I’ve called Whitman banal and unconvincing. She clearly has no well-developed political philosophy, but rather wants to win the top office. She speaks with forked tongue and avoids the press and any sort of questioning, which is understandable given how horribly she performed on the John and Ken show. She can’t even handle herself in media outlets that should be friendly to her message. Then again, I have no idea what her actual message is. She has an elitist personality and is definitely trying to buy the governorship. That’s annoying, although one can’t imagine a worse candidate than Jerry Brown, who simply is depending on the unions to buy the election for him.

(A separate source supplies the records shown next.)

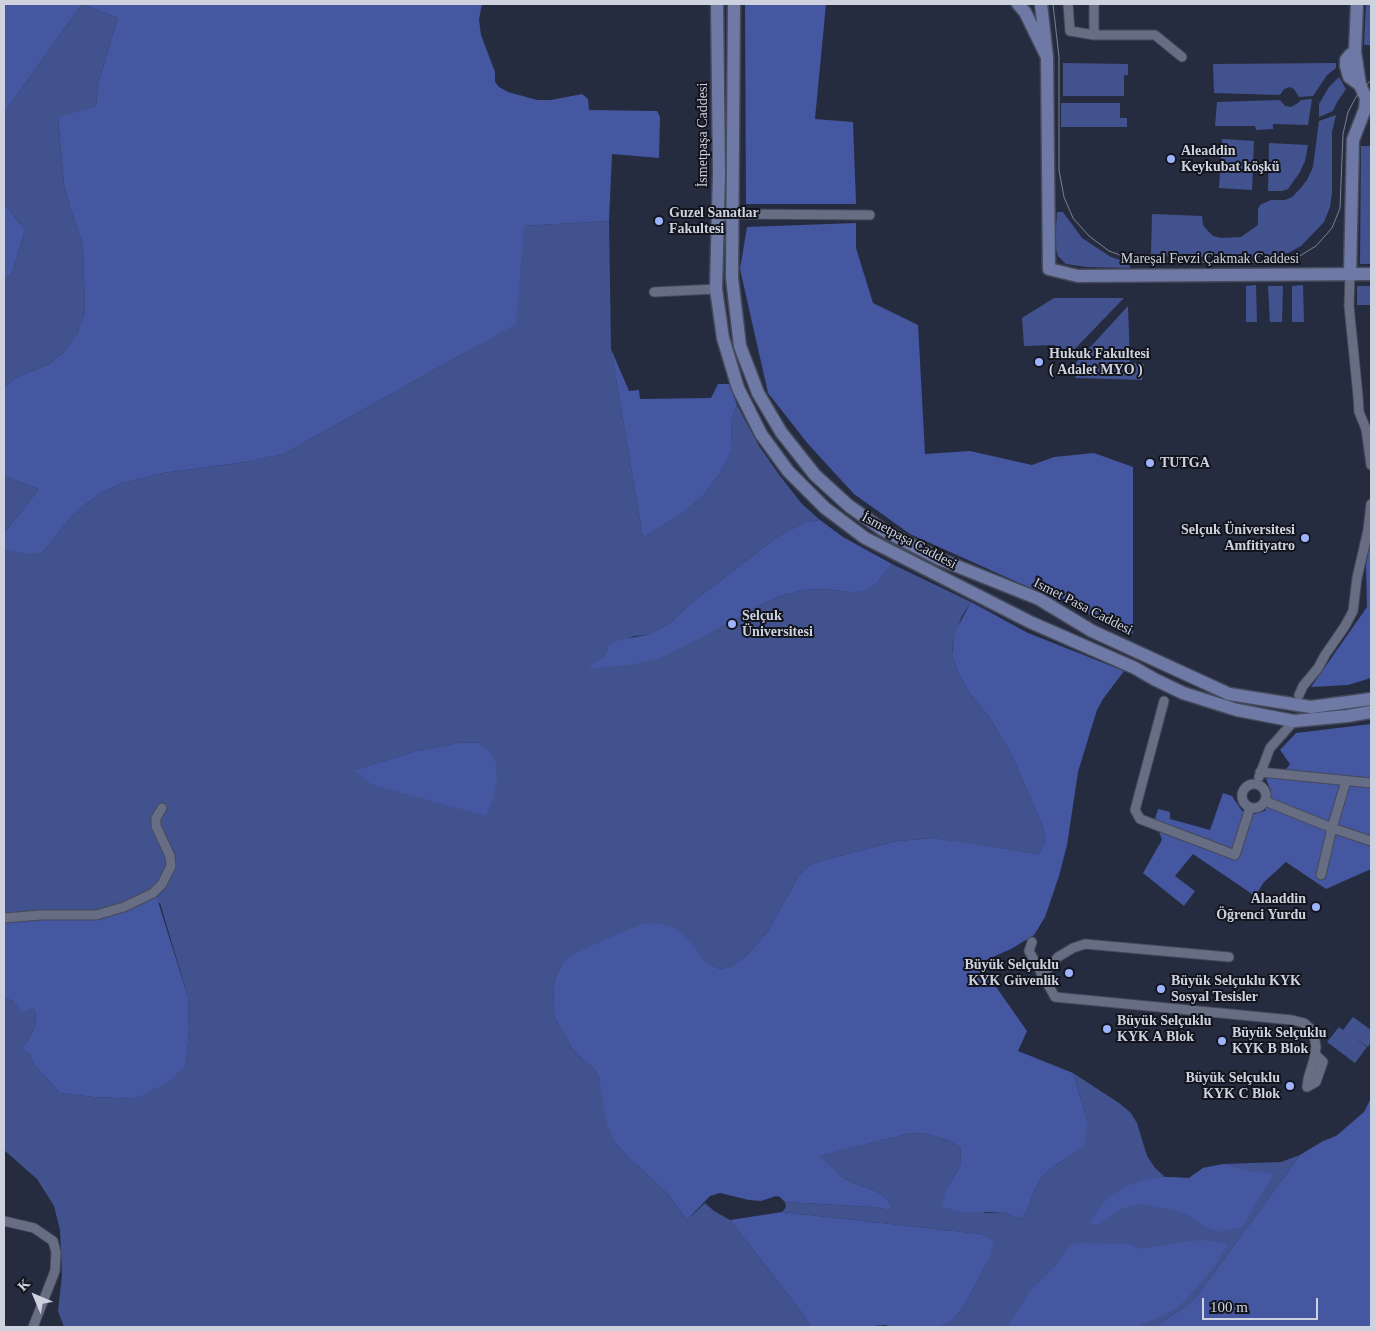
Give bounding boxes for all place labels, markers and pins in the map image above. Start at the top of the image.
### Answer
place label: Aleaddin Keykubat köşkü [1181,143,1279,176]
marker: Aleaddin Keykubat köşkü [1165,153,1177,165]
place label: Guzel Sanatlar Fakultesi [669,205,759,238]
marker: Guzel Sanatlar Fakultesi [653,215,665,227]
place label: Hukuk Fakultesi ( Adalet MYO ) [1049,346,1150,378]
marker: Hukuk Fakultesi ( Adalet MYO ) [1033,356,1045,368]
place label: TUTGA [1160,455,1210,471]
marker: TUTGA [1144,457,1156,469]
place label: Selçuk Üniversitesi Amfitiyatro [1181,522,1295,554]
marker: Selçuk Üniversitesi Amfitiyatro [1299,532,1311,544]
place label: Selçuk Üniversitesi [742,608,813,640]
marker: Selçuk Üniversitesi [726,618,738,630]
place label: Alaaddin Öğrenci Yurdu [1216,891,1306,924]
marker: Alaaddin Öğrenci Yurdu [1310,901,1322,913]
place label: Büyük Selçuklu KYK Güvenlik [964,957,1059,990]
marker: Büyük Selçuklu KYK Güvenlik [1063,967,1075,979]
place label: Büyük Selçuklu KYK Sosyal Tesisler [1171,973,1301,1006]
marker: Büyük Selçuklu KYK Sosyal Tesisler [1155,983,1167,995]
place label: Büyük Selçuklu KYK A Blok [1117,1013,1212,1046]
marker: Büyük Selçuklu KYK A Blok [1101,1023,1113,1035]
place label: Büyük Selçuklu KYK B Blok [1232,1025,1327,1058]
marker: Büyük Selçuklu KYK B Blok [1216,1035,1228,1047]
place label: Büyük Selçuklu KYK C Blok [1185,1070,1280,1102]
marker: Büyük Selçuklu KYK C Blok [1284,1080,1296,1092]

At the GOP fund-raiser in Sacramento, tax-raising liberal Republican Maldonado — who never misses a chance to poke conservatives in the eye — said that he needs 86 percent of Republicans to vote for him if he hopes to beat Gavin Newsom, the Democratic nominee and San Francisco mayor. In a normal year, Maldonado would never have a chance of getting that many Republican votes given all the bridges that he has burned with the party. But, as one GOPster told me, he will probably get swept into office by the anti-Democratic tide.

The Dems deserve to get booted good and hard, but this crew of Republicans will then insist that their brand of big-government Republicanism has won the day. They will use their power to drive away conservative and small-government types. I can’t believe that Whitman will fix any of the state’s problems and we’ll be stuck listening to the annoying Maldonado for several years. At least Newsom would be funny and would be the national poster child for what we’re up against here in California.

Of course, the grassroots conservative movement, rightly energized by Democratic policies, could also harm the state’s and the country’s chance to reject the policies of Obama. These folks seem more interested in social and cultural issues than economic ones. Many have embraced the wacky stuff related to the Ground Zero mosque, etc., and are overheated on the immigration and gay marriage issues. Democrats will exploit these issues by saying, “Do you really want these folks in charge?” Note to conservatives: I don’t argue that social and cultural issues aren’t important, only that many of them are not the legitimate purview of the state.

We shall see. It’s too bad, however, that the Republican Party doesn’t have any decent leaders to take advantage of the backlash. Whitman and company might win — and a victory might be all that Republicans of any stripe need to get excited — but I have zero hope that they have any of the answers to the current misery. Government needs to get smaller and the unions need to be confronted — yet the moderates don’t seem to believe in anything other than their own superior skills in running things. We see how well that has worked with our current moderate governor.

I’ll report over the next couple of days how the assembled Republicans see things.